The baseline CD rate for Robson group 5 patients was 71% (175/247 eligible patients). Following the introduction of the bundle, the CD rate decreased to 61% (131/214 eligible patients). This was a 10% decrease in the CD rate (P = 0.029). A significant increase in rate of induction was noted, from 5% pre-intervention to 11% post-intervention (p = 0.017). There were no significant decreases in the rate of vaginal birth after CD or increases in the rates of uterine rupture or NICU admission.
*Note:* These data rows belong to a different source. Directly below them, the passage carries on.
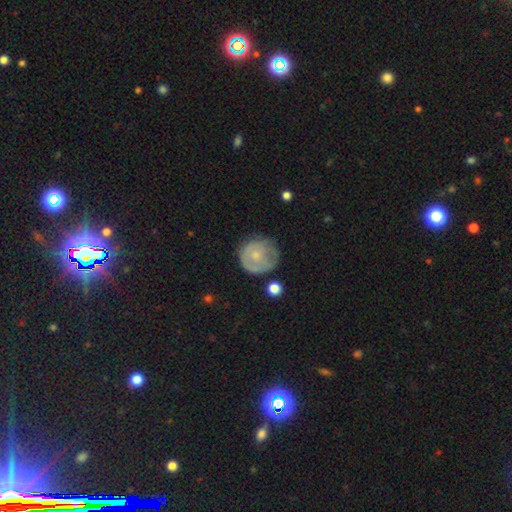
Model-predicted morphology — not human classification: A smooth galaxy with no disk features (52%) that is round (87%).

Vote fractions:
- Smooth or featured? smooth: 52% / featured or disk: 41% / star or artifact: 7%
- How rounded? round: 87% / in between: 12% / cigar-shaped: 1%
- Merging? none: 60% / minor disturbance: 26% / major disturbance: 11% / merger: 3%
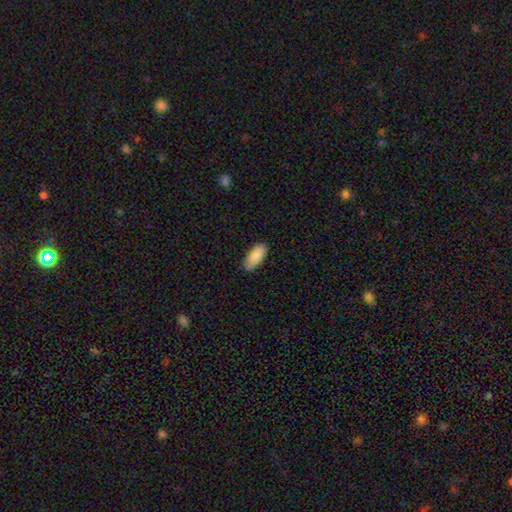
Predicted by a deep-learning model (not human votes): Overall: smooth (88%). How rounded: in between (89%). Merging: none (80%).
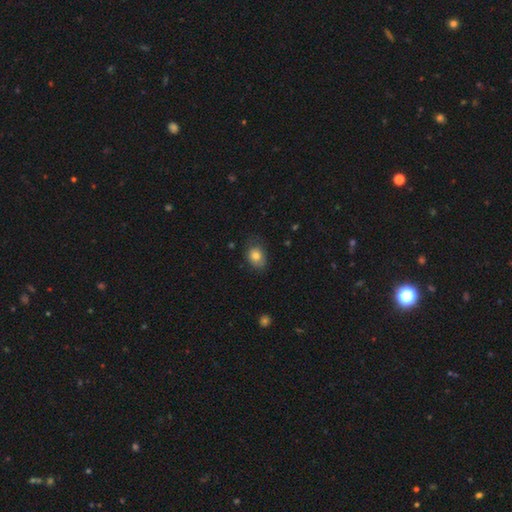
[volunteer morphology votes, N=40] A smooth galaxy with no disk features (88%) that is round (77%). Merging: none (68%).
A TOLAC bundle, consisting of provider education, a TOLAC discussion aid, and patient resources, combined with audit and feedback, decreased CD for Robson group 5 patients.
制定并实施剖宫产术后经阴道分娩(TOLAC)方案包——一组旨在减少既往行剖宫产术(罗伯逊分组 5)妇女再次剖宫产术(CD)的干预措施。
制定了 TOLAC 方案包,其中包括:(1)医疗保健提供者教育轮次;(2)医患 TOLAC 讨论辅助工具;(3)以患者为中心的教育资源。采用前后对照研究设计。在三级学术医疗中心,对一年的病历回顾确定了罗伯逊分组 5 患者的基线 CD 率。在此之后,从 2018 年 2 月 1 日至 2019 年 5 月 31 日,每四个月至六个月依次引入一个方案包干预措施,并根据提供者的反馈进行修改。在引入下一个干预措施之前,通过审计和反馈为产科医生提供其个人 CD 率。
罗伯逊分组 5 患者的基线 CD 率为 71%(175/247 例符合条件的患者)。引入方案包后,CD 率下降至 61%(131/214 例符合条件的患者)。CD 率降低了 10%(P=0.029)。注意到诱导分娩率显著增加,从干预前的 5%增加到干预后的 11%(p=0.017)。CD 后阴道分娩率无显著下降,子宫破裂或新生儿重症监护病房(NICU)入院率无显著增加。
TOLAC 方案包由提供者教育、TOLAC 讨论辅助工具和患者资源组成,结合审计和反馈,降低了罗伯逊分组 5 患者的 CD 率。